Tab sleeping or Tab snoozing feature has been around on other modern browsers for a while. Some are using extensions and some have the feature built-in. Now Microsoft Edge has joined the group with a tab sleeping feature right out of the box.
As you can see, the sleeping tab is there to save resources and to improve the performance of web browsing. And because it reduces the amount of memory used for the browser, it also improves overall system performance.
Since Microsoft Edge version 90, the tab sleeping feature is enabled by default to put inactive tabs to sleep after 2 hours of inactivity.
However, if you are not fond of the feature or just want to tweak the setting a bit, you can still do it through Settings.

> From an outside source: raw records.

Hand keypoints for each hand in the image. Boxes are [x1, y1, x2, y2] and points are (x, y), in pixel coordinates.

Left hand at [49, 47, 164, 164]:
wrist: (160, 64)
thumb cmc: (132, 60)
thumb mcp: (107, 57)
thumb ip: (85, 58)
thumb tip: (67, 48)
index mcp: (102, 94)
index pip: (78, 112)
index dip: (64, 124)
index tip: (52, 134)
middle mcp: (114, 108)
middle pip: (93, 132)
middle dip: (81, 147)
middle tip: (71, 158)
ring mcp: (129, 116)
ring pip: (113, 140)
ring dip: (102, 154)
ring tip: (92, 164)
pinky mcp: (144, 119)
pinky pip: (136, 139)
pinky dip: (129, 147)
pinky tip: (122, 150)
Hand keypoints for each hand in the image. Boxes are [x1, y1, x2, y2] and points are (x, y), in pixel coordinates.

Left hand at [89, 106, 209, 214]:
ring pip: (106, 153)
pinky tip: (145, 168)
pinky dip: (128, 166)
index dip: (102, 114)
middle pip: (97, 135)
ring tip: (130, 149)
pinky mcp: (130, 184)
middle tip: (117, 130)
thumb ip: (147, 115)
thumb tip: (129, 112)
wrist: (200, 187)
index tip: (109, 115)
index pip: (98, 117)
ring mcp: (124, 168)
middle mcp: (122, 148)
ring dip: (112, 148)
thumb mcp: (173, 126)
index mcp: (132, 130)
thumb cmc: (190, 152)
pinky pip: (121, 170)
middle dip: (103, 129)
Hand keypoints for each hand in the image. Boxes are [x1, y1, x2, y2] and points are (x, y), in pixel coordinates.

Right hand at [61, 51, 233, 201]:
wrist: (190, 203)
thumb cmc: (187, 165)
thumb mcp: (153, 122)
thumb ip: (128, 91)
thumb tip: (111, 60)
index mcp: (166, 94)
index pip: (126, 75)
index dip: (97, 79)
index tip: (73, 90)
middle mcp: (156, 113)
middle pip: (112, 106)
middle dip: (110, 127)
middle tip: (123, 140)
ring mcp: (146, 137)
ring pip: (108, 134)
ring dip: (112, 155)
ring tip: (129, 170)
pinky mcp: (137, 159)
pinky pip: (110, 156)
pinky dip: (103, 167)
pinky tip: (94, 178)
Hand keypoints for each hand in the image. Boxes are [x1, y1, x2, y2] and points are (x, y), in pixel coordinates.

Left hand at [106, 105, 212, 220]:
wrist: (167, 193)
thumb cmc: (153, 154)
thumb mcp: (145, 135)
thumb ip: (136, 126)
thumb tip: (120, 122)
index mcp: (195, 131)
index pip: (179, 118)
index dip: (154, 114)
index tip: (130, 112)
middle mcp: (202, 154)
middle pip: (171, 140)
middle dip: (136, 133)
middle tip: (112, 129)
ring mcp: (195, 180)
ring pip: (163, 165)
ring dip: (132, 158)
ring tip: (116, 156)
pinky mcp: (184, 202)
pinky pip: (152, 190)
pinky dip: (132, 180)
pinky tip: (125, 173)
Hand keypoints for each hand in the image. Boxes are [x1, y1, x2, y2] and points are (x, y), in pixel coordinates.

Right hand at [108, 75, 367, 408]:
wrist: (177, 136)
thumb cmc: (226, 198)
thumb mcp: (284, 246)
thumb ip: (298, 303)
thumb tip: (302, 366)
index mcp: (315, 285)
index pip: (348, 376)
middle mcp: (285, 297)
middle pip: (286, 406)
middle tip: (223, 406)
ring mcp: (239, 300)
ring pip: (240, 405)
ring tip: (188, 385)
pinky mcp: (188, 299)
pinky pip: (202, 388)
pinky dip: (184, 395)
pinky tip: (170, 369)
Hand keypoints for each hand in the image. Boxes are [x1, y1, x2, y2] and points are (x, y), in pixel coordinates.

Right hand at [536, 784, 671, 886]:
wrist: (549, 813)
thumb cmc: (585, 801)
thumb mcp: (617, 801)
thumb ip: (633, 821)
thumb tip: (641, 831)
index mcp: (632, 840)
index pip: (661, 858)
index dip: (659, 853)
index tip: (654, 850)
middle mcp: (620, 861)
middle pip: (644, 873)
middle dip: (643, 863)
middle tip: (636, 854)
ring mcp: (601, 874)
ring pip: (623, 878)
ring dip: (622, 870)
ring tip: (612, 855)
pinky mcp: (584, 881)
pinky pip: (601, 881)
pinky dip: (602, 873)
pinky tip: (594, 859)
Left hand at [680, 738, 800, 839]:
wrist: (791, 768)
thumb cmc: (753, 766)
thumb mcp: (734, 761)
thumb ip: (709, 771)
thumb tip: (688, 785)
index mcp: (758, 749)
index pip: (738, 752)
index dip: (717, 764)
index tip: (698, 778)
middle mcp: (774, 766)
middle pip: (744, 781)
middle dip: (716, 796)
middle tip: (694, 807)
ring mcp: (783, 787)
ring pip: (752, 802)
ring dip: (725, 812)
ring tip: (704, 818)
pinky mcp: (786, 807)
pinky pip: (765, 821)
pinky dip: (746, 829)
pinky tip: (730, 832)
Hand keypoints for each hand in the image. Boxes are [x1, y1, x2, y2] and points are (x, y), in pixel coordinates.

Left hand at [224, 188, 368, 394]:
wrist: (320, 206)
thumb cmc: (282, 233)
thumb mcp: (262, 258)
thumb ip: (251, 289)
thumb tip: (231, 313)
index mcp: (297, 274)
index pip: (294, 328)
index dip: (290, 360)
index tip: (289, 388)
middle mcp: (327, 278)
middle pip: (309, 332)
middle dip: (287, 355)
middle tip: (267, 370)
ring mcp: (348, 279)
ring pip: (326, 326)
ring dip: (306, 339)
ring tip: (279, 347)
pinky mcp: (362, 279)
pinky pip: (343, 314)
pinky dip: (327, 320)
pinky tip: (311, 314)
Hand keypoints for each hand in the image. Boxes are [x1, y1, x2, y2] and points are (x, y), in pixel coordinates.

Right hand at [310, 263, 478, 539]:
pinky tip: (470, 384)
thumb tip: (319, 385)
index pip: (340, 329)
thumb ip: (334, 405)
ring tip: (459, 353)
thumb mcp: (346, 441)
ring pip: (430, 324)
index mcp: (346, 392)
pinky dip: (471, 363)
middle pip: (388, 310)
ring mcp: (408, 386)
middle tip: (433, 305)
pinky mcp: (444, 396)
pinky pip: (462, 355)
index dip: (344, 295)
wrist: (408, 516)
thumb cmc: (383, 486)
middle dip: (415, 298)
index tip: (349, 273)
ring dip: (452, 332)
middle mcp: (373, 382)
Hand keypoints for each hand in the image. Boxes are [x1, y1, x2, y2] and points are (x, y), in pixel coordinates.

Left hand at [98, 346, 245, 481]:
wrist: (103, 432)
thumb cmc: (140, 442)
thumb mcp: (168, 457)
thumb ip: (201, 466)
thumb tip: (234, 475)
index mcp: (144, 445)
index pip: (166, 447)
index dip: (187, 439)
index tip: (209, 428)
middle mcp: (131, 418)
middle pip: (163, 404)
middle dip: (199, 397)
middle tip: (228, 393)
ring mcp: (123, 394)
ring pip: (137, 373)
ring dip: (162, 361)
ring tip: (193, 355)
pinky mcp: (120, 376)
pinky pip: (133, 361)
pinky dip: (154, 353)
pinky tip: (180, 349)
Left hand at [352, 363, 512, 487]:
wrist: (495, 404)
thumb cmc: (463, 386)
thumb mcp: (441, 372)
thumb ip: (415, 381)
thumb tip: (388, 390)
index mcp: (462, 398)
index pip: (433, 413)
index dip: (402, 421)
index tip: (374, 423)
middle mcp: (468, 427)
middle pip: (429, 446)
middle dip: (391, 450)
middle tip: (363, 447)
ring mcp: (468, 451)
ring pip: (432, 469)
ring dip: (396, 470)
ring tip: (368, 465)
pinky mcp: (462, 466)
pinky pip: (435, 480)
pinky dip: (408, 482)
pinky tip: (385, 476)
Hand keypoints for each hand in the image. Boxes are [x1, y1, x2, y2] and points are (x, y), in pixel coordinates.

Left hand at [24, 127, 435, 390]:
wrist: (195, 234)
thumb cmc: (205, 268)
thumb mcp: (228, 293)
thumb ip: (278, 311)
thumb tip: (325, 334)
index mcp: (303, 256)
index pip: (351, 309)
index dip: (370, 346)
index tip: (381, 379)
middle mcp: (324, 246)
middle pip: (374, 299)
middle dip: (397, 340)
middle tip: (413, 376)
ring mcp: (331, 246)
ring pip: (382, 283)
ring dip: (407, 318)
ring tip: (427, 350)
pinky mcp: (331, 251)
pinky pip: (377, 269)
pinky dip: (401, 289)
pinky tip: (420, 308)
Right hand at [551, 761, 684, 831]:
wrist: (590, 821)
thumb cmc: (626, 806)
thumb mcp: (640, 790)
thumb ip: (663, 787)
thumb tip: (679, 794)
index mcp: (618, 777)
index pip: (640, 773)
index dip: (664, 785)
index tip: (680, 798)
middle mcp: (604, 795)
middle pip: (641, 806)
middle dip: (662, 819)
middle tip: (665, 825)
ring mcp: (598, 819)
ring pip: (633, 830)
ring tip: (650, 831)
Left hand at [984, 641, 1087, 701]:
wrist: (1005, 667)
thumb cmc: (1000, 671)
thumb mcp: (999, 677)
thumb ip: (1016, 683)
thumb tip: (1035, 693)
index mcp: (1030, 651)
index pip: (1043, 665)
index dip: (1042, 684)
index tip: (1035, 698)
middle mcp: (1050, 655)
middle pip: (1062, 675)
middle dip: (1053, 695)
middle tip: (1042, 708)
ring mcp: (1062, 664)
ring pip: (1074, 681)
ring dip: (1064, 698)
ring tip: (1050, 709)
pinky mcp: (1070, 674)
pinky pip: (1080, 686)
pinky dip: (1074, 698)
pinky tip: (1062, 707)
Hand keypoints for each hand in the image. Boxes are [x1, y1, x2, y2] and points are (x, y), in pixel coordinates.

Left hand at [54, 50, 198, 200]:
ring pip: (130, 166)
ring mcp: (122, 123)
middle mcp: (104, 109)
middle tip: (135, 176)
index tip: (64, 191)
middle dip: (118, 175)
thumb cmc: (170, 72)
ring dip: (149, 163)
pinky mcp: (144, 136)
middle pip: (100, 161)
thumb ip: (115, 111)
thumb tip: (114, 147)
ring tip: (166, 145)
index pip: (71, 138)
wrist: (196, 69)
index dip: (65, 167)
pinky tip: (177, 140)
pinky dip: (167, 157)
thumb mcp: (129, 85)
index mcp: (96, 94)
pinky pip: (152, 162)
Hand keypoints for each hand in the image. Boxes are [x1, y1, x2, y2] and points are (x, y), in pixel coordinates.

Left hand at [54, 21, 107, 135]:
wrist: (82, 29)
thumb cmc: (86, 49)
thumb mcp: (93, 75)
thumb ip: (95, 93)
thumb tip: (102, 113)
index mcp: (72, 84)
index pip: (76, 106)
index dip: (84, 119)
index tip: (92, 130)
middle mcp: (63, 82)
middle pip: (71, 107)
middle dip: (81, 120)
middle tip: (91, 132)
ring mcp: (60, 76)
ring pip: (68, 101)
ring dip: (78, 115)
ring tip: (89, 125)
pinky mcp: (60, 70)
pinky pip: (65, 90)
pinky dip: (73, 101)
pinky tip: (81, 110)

Go to System pages in settings via edge://settings/system.
Under the Save resources section, you can disable the Tab Sleeping feature by sliding the switch off.
Or, change the time of inactivity to anything that works for you.
Or, add websites that you want them to be live at all time.
I would say, give Tab Sleeping a try first before turning it off. If you are the one who always leaves tons of tabs open, you may get a lot of memory back with this feature.
I like tab sleeping and was using a Chrome extension to implement it.
What I don’t like about Edge’s approach is the hoops you have to jump through to whitelist a tab. Why isn’t there an option to include Sleeping Tab entries in the Tab Context Menu, so one could just right-click and include or exclude a tab from sleeping?